A representative of the Eurasian Economic Union of Russia, Belarus and Kazakhstan urged to develop partnership with South Africa.
Tatyana Valovaya, Russia’s Minister for Integration and Macroeconomics of the Eurasian Economic Commission, a supranational regulatory body of the Customs Union and the Common Economic Space, said in an interview with TASS on Wednesday, “We have presented the Eurasian Economic Union, which will be launched on January 1, 2015, and the emerging opportunities to expand trade and economic cooperation of South Africa with Russia, Belarus and Kazakhstan, and further with Armenia.”
The minister stressed that even without regard to Western sanctions against Russia, Eurasian Economic Union member states should diversify their import sources.
“Everybody says we are highly dependent on Europe, and we should expand the geography of trade. South Africa has great potential in such marketable products as fish, seafood, vegetables and fruit,” Valovaya said, noting that to enter the market, imported goods should comply with phytosanitary requirements of the Eurasian Economic Union.
“Business should understand which issues fall under the cognizance of the Eurasian Economic Commission, the Eurasian Economic Union and national governments,” she said, adding that South Africa’s representatives of small and medium-sized businesses had already shown keen interest in the commission’s regulatory role.
“I am very glad about that, as it offers additional advantages to that business, significantly easing customs formalities,” she said.
The minister noted also that Russia, Kazakhstan and Belarus were ready to import South African citrus fruit banned by the European Union.
Last month, South Africa referred the European Union to the World Trade Organization over Brussels’ threat to refuse entry to its fruit exports because of citrus fungal disease black spot. In a statement, Minister of Trade and Industry Rob Davies called the threat “protectionist,” saying there was no scientific consensus to support the EU’s claim that fruit from South Africa with the fungal disease could infect European orchards.

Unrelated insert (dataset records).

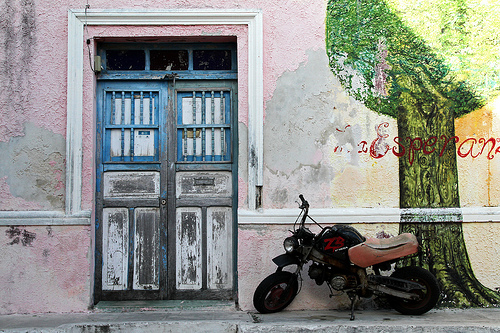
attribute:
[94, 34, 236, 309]
doors — very old, wooden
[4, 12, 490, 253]
building — pink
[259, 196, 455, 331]
motorcycle — black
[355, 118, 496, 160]
word — red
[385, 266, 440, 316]
wheel — the rear wheel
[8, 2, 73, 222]
wall — gray, pink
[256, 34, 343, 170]
wall — pink, gray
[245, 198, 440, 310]
motorbike — parked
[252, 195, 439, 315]
bike — dirt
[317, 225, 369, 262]
logo — red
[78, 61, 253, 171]
rails — blue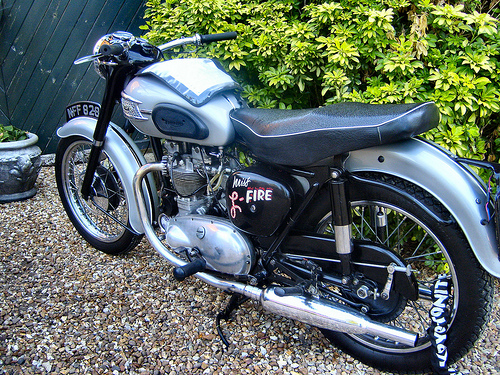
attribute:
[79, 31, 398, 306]
motorcycle — black, here, present, silver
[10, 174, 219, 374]
driveway — gravel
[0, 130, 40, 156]
plant — potted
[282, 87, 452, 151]
seat — padded, black, here, leather, large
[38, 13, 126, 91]
fence — painted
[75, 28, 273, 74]
handlebar — here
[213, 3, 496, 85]
tree — green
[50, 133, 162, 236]
wheel — black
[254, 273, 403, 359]
exhaust — silver, here, shiny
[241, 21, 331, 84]
leaves — several, green, small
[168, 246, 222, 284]
pedal — here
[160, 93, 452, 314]
motorbike — here, gray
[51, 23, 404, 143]
steering — here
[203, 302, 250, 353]
stand — here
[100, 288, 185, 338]
stones — small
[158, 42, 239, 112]
mat — here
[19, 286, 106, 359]
rocks — different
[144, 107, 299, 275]
bike — silver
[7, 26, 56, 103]
siding — wood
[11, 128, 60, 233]
planter — ceramic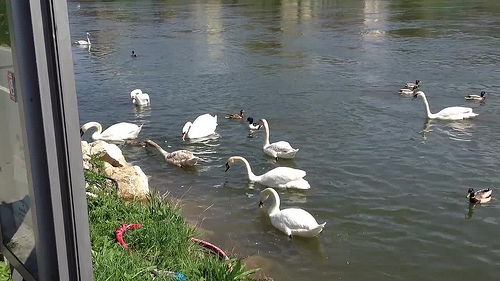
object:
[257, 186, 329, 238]
swan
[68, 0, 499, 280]
water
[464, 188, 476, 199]
head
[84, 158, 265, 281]
grass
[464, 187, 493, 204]
duck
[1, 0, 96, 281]
building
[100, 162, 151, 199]
rock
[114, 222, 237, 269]
hose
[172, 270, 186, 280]
object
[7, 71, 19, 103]
sticker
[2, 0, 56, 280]
glass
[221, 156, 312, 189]
bird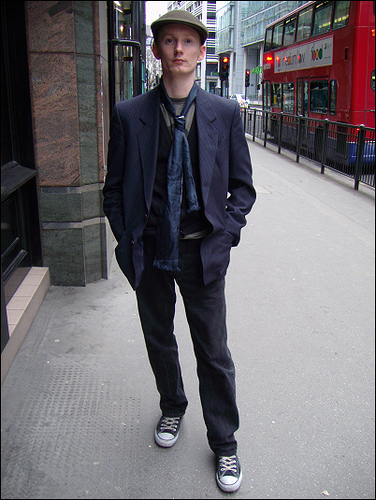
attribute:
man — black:
[87, 70, 262, 349]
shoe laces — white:
[217, 455, 237, 474]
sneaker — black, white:
[211, 452, 242, 493]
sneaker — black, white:
[152, 412, 183, 447]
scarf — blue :
[153, 82, 206, 263]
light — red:
[217, 51, 231, 83]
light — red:
[215, 52, 239, 82]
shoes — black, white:
[149, 410, 176, 451]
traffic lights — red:
[216, 52, 235, 80]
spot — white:
[318, 485, 334, 494]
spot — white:
[351, 286, 362, 294]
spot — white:
[315, 260, 322, 270]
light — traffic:
[221, 51, 231, 78]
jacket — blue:
[102, 83, 255, 289]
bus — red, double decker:
[260, 1, 374, 164]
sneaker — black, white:
[210, 439, 242, 493]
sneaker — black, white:
[156, 402, 185, 452]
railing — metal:
[202, 73, 372, 189]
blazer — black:
[105, 80, 257, 285]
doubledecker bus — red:
[262, 1, 375, 167]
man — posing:
[95, 8, 265, 496]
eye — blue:
[163, 36, 174, 46]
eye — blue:
[183, 36, 193, 44]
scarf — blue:
[153, 77, 208, 275]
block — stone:
[35, 51, 101, 187]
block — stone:
[29, 2, 98, 52]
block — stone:
[38, 192, 104, 215]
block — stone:
[41, 222, 103, 284]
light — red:
[265, 52, 271, 61]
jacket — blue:
[125, 96, 233, 271]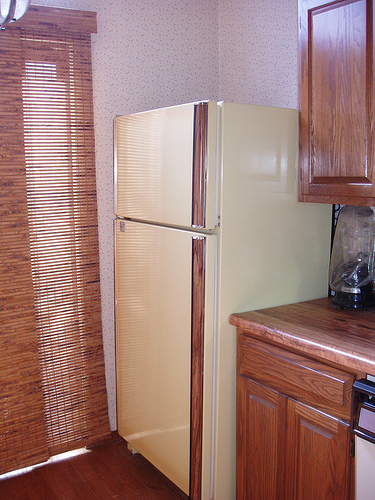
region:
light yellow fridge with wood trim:
[102, 97, 328, 498]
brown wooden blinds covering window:
[5, 2, 111, 459]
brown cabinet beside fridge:
[238, 288, 369, 495]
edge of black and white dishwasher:
[350, 374, 368, 493]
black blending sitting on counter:
[325, 205, 370, 311]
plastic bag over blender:
[321, 205, 371, 287]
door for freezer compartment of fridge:
[114, 101, 215, 227]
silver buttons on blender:
[333, 282, 362, 295]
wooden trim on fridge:
[190, 101, 209, 497]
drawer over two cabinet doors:
[236, 335, 354, 415]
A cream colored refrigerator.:
[110, 101, 335, 499]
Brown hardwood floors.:
[1, 437, 188, 498]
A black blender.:
[332, 206, 373, 309]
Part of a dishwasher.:
[348, 379, 373, 498]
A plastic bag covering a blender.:
[329, 206, 374, 290]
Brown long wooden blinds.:
[2, 4, 113, 481]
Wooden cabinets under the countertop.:
[234, 334, 359, 499]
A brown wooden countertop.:
[229, 293, 374, 382]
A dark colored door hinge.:
[349, 440, 354, 457]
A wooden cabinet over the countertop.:
[297, 4, 374, 205]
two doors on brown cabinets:
[235, 374, 346, 498]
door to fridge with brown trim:
[109, 219, 211, 499]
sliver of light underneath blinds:
[3, 450, 96, 476]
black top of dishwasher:
[346, 376, 374, 436]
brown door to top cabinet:
[295, 3, 371, 201]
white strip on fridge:
[207, 101, 220, 497]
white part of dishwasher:
[353, 437, 374, 498]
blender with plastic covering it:
[324, 208, 371, 308]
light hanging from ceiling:
[2, 0, 29, 27]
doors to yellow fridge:
[110, 107, 219, 493]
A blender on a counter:
[315, 208, 373, 321]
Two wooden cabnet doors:
[235, 325, 345, 450]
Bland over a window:
[13, 9, 107, 252]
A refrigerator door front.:
[117, 217, 217, 491]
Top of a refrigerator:
[112, 99, 296, 228]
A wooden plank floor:
[10, 455, 145, 493]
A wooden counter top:
[279, 308, 362, 344]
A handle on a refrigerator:
[191, 106, 207, 232]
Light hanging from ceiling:
[2, 0, 27, 34]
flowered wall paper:
[103, 43, 227, 96]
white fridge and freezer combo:
[109, 106, 338, 499]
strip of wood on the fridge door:
[185, 233, 209, 499]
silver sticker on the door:
[116, 220, 128, 232]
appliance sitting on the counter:
[327, 205, 372, 318]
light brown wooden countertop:
[222, 293, 374, 381]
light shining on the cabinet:
[298, 0, 360, 41]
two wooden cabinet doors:
[239, 380, 345, 498]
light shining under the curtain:
[1, 433, 85, 484]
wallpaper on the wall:
[218, 5, 301, 110]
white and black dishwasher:
[349, 375, 373, 498]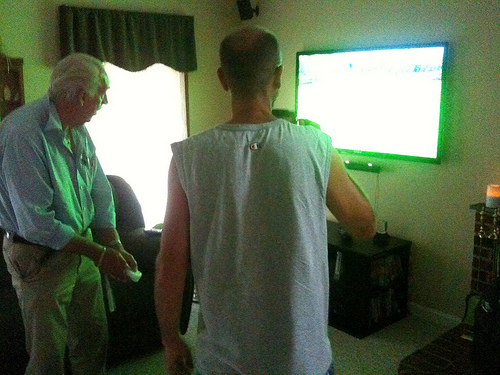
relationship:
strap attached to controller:
[101, 270, 118, 312] [122, 264, 142, 283]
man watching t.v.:
[153, 22, 380, 373] [283, 36, 463, 177]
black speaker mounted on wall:
[232, 1, 267, 18] [195, 2, 498, 314]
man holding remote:
[9, 48, 141, 365] [123, 261, 143, 284]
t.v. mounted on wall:
[293, 38, 449, 165] [244, 0, 493, 312]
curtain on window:
[41, 12, 196, 78] [72, 60, 190, 237]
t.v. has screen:
[293, 38, 449, 165] [296, 45, 443, 158]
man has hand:
[9, 48, 141, 365] [100, 243, 133, 284]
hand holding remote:
[100, 243, 133, 284] [124, 267, 143, 283]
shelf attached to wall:
[1, 59, 31, 99] [0, 0, 66, 111]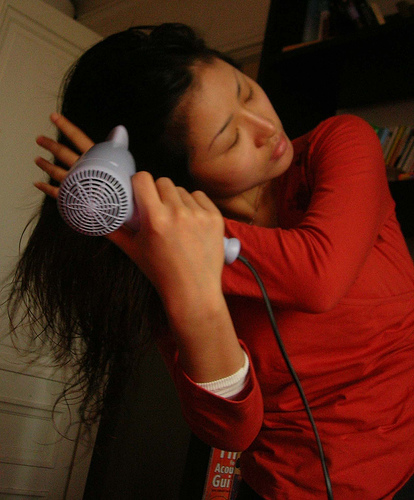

“We also have phytosanitary rules, but South Africa can certainly enter the Russian market,” Valovaya said. “We will definitely not resort to any kind of veiled protectionism. They have good prospects. No lemons are growing here.”
Food imports from South Africa are also believed to be realistic for Russia as the country introduced a set of agricultural sanctions against the West. The ban announced at the beginning of August bars imports of meat, fish, dairy, fruit and vegetables from the United States, the 28-nation European Union, Canada, Australia and Norway for one year in retaliation for sanctions imposed by those nations on Russia over events in Ukraine.
Since then, Russia has been in talks with Latin and South American countries, the Middle East and Asia to replace prohibited produce.
Combined with other import bans imposed earlier this year, the latest trade measures covered Western imports worth $9.1 billion in 2013, according to Russian customs data.